Uribe hoped to encircle the garrison and force its surrender. At 03:30 the morning of 12 November, Uribe directed General Pedro Sánchez to advance on Zapamanga with orders to take the position under pretext of the negotiations, and to advance further on Bucaramanga if possible. After sunrise, Liberal Generals Agustín Neira (brother of Ramón Neira) and Juan Francisco Gómez Pinzón led their forces in house-to-house fighting along Bucaramanga's outer streets, but Neira was mortally wounded with a bullet wound to the stomach and Gómez Pinzón was killed after losing a leg. Ramón Neira received a serious wound to the stomach himself, unaware of the fate that had befallen his brother. Around 16:00 that afternoon, Pedro Soler Martínez, Uribe's chief of staff, directed a charge against Conservative positions in Bucaramanga's outskirts. This was initially successful, but the Liberal soldiers depleted their munitions. Soler ordered them to continue with bayonets, but this second attack was repelled by the Conservatives and Soler narrowly avoided falling into enemy captivity after his horse was shot out from under him.

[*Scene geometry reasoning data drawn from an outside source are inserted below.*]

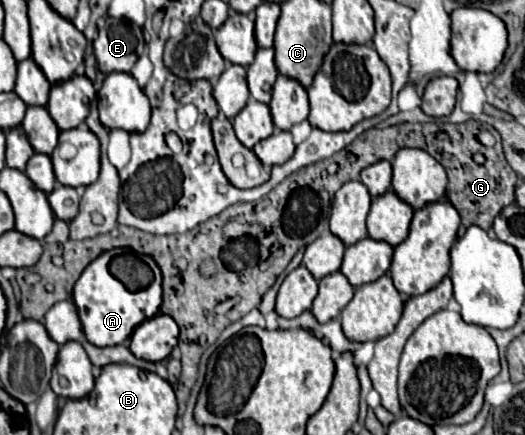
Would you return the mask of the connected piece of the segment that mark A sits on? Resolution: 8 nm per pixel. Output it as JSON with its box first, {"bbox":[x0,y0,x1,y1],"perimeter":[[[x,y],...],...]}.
{"bbox":[74,248,162,348],"perimeter":[[[122,248],[104,252],[102,256],[98,256],[94,262],[90,262],[86,266],[82,276],[74,284],[74,304],[78,306],[82,330],[88,338],[88,342],[92,342],[94,346],[100,346],[100,348],[124,344],[138,324],[142,324],[144,320],[150,320],[158,314],[162,304],[162,274],[158,265],[150,256],[142,256],[142,260],[154,274],[150,288],[144,288],[142,292],[126,292],[126,286],[118,278],[110,276],[110,260],[123,253],[124,249]]]}

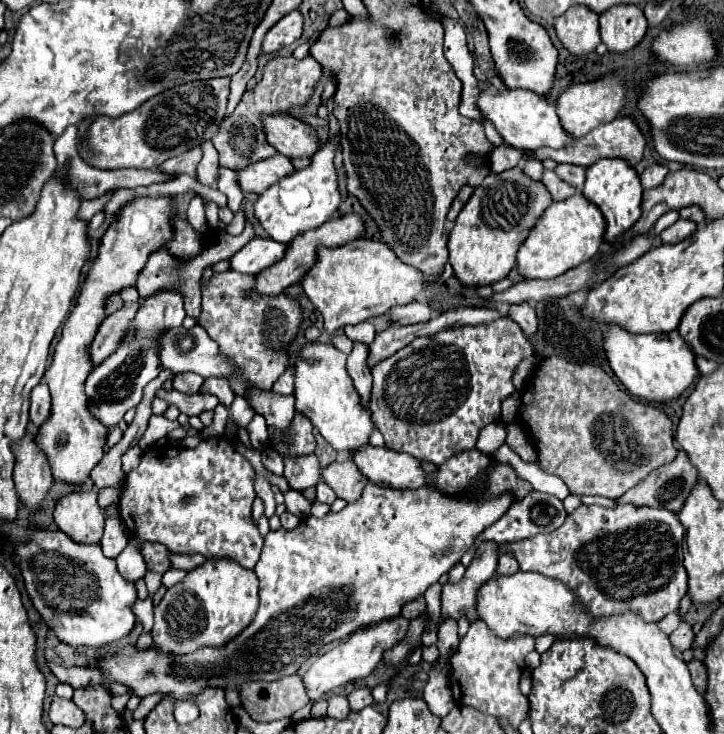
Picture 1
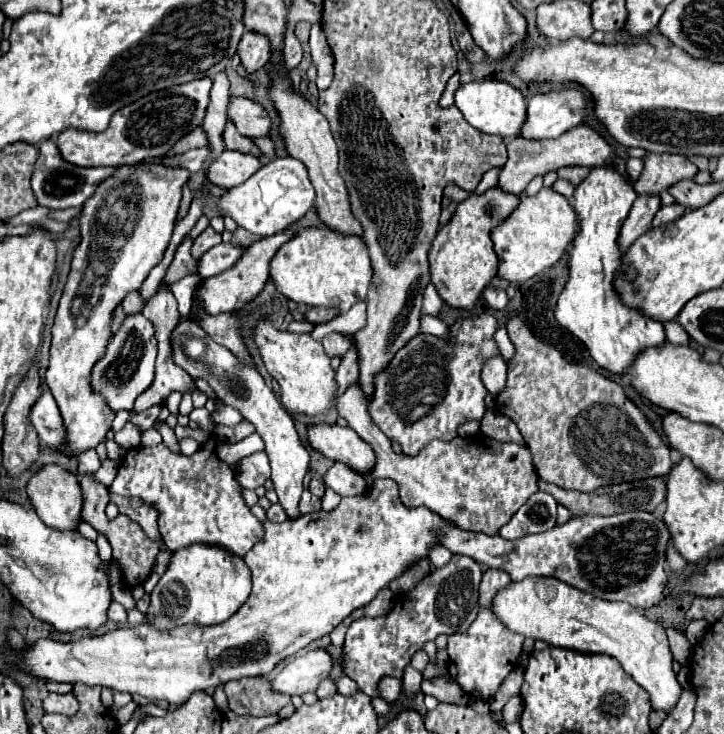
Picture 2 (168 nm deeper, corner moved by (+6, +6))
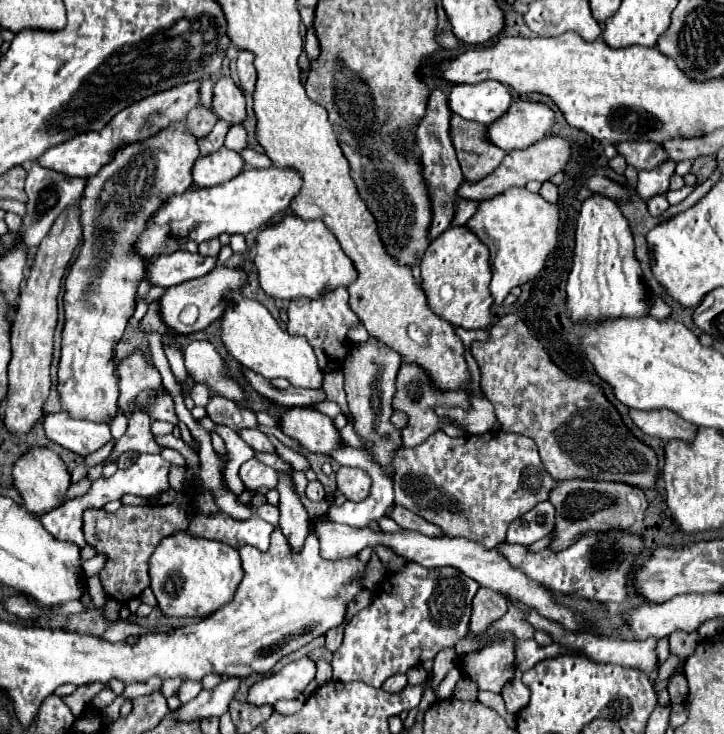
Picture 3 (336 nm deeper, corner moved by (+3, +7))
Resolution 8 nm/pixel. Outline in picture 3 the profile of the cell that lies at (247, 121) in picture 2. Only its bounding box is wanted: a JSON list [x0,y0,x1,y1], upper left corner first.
[214,78,246,124]

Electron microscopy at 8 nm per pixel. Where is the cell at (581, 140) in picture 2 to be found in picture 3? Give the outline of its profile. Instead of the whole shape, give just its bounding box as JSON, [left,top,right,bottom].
[458,136,574,200]

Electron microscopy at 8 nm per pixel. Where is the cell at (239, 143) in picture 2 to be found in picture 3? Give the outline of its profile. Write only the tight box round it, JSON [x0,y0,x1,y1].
[240,148,272,168]

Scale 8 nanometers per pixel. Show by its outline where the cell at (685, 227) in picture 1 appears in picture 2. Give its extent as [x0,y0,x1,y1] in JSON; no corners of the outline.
[653,203,685,227]

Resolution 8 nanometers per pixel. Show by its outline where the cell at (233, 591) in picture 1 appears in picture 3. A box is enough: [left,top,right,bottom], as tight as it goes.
[150,532,244,618]

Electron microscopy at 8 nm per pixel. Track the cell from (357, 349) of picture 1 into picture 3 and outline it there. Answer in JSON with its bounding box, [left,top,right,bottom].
[390,430,556,548]

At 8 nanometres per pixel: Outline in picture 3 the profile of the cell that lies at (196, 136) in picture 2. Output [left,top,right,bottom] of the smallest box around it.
[184,106,218,138]

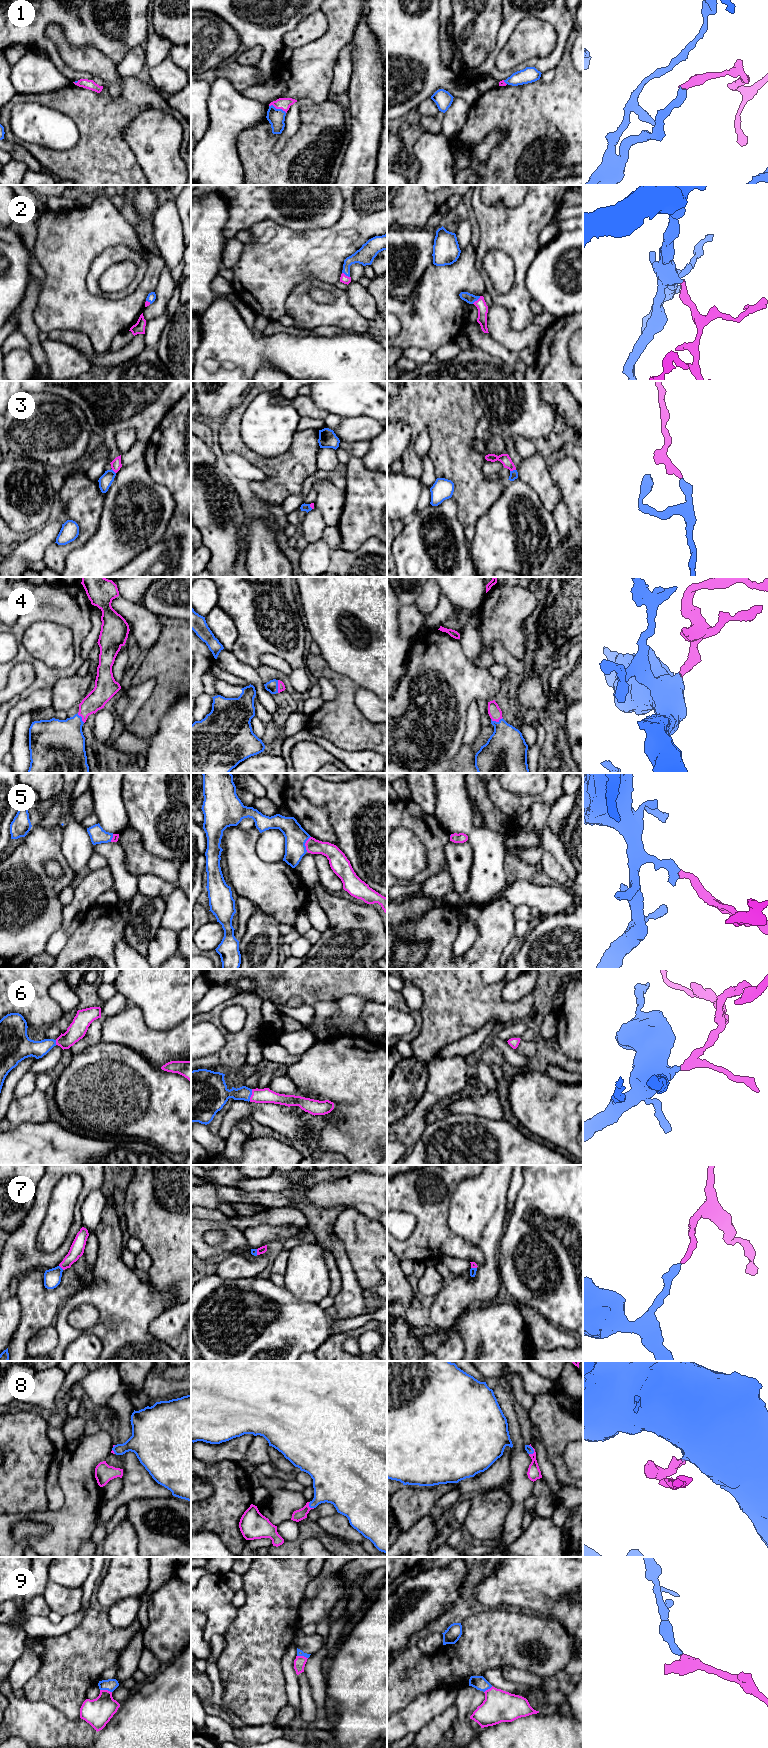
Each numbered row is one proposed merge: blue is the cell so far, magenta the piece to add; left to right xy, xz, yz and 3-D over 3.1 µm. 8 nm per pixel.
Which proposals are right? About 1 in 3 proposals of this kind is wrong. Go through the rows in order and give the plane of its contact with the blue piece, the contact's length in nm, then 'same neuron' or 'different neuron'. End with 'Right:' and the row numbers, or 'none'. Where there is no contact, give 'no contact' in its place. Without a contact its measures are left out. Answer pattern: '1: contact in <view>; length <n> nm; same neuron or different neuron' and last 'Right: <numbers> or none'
1: contact in xz; length 160 nm; same neuron
2: contact in yz; length 90 nm; same neuron
3: contact in yz; length 50 nm; same neuron
4: contact in yz; length 100 nm; same neuron
5: contact in xz; length 130 nm; same neuron
6: contact in xz; length 100 nm; same neuron
7: contact in xy; length 50 nm; same neuron
8: contact in yz; length 90 nm; same neuron
9: contact in xy; length 100 nm; same neuron
Right: 1, 2, 3, 4, 5, 6, 7, 8, 9

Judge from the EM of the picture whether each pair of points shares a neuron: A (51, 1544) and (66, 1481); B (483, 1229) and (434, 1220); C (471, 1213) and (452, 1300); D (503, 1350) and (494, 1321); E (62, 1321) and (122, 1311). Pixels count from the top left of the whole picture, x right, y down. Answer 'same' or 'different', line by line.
A: same
B: different
C: same
D: same
E: same

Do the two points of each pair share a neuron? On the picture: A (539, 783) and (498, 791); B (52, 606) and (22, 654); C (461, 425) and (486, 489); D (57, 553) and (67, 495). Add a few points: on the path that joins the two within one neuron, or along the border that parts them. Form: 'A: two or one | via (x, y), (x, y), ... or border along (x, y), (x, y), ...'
A: two | border along (500, 783), (504, 789), (527, 797)
B: one | via (38, 617), (30, 618), (19, 629), (19, 640)
C: one | via (461, 441), (461, 463), (470, 473)
D: one | via (73, 545), (83, 535), (83, 511)

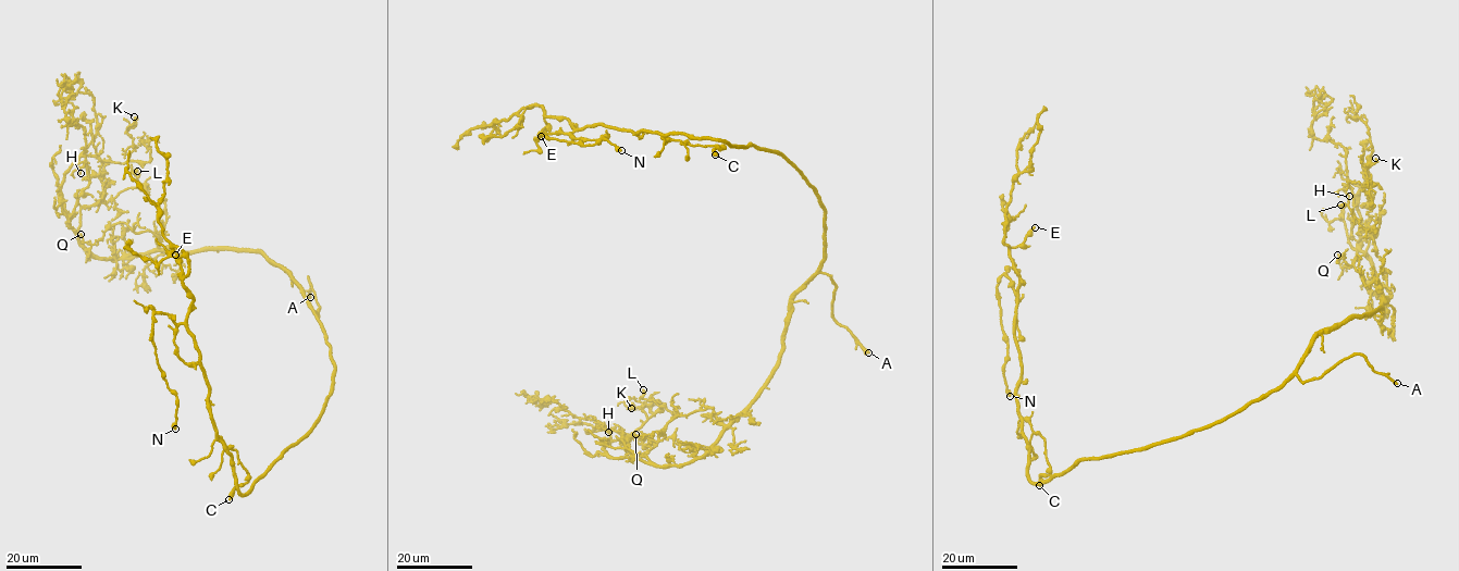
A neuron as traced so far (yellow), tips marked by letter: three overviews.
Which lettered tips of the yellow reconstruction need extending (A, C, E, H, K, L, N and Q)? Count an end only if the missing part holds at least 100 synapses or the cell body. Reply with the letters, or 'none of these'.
A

On the night of 12–13 November, the scattered Liberal forces slept in their positions on the outskirts of Bucaramanga, periodically exchanging fire with the Conservative defenders. Agustín Neira died from his wound sometime during the night, and when the Liberal leadership learned of the deaths of so many of their generals, morale plummeted. Around 11:00 the morning of 13 November, Soler reinitiated the attack, but was forced to pull back at 15:00 when Conservative reinforcements arrived.

The Conservative defenders, protected behind the city walls, entrenched in defensive works, and armed with Mauser rifles, were able to repel the Liberal attack on Bucaramanga. Bucaramanga's sacristan, Florentino Gómez, had telephoned the attacker's positions to the Conservative command from his observation post in the church tower. After Soler's attack broke off at 15:00, Uribe withdrew the remnants of his attacking force to Florida and then to Piedecuesta the next day, en route to Cúcuta in an effort to consolidate his forces with Herrera.

==Aftermath==

The Liberals lost 1,000 killed and 500 wounded at Bucaramanga, including generals Agustín Neira, Juan Francisco Gómez Pinzón, and Cándido Amézquita. Liberal General Gratiniano Bueno was wounded and taken prisoner, where Minister of War Aristides Fernández sentenced him to death without a trial. Ramón Neira was also taken prisoner by the Conservatives. The Conservative losses were negligible, amounting to only a handful wounded, although the Liberals claimed to have taken some 200 prisoners with them as they pulled back from Bucaramanga.

Villamizar failed to capitalize on the Conservative victory. No serious attempt was made to pursue Uribe's retreating army, until Villamizar finally ordered General Ramón González Valencia to attack Uribe on 26 November. Although the Cúcuta and Chinácota Battalions under González successfully harassed Uribe's retreating force on its way to Cúcuta, Villamizar ordered them to stop days later in order to link up with Luján's I and II Divisions. This delay allowed Uribe and Herrera to join up and pull closer to the Venezuelan border, setting the stage for the Battle of Peralonso.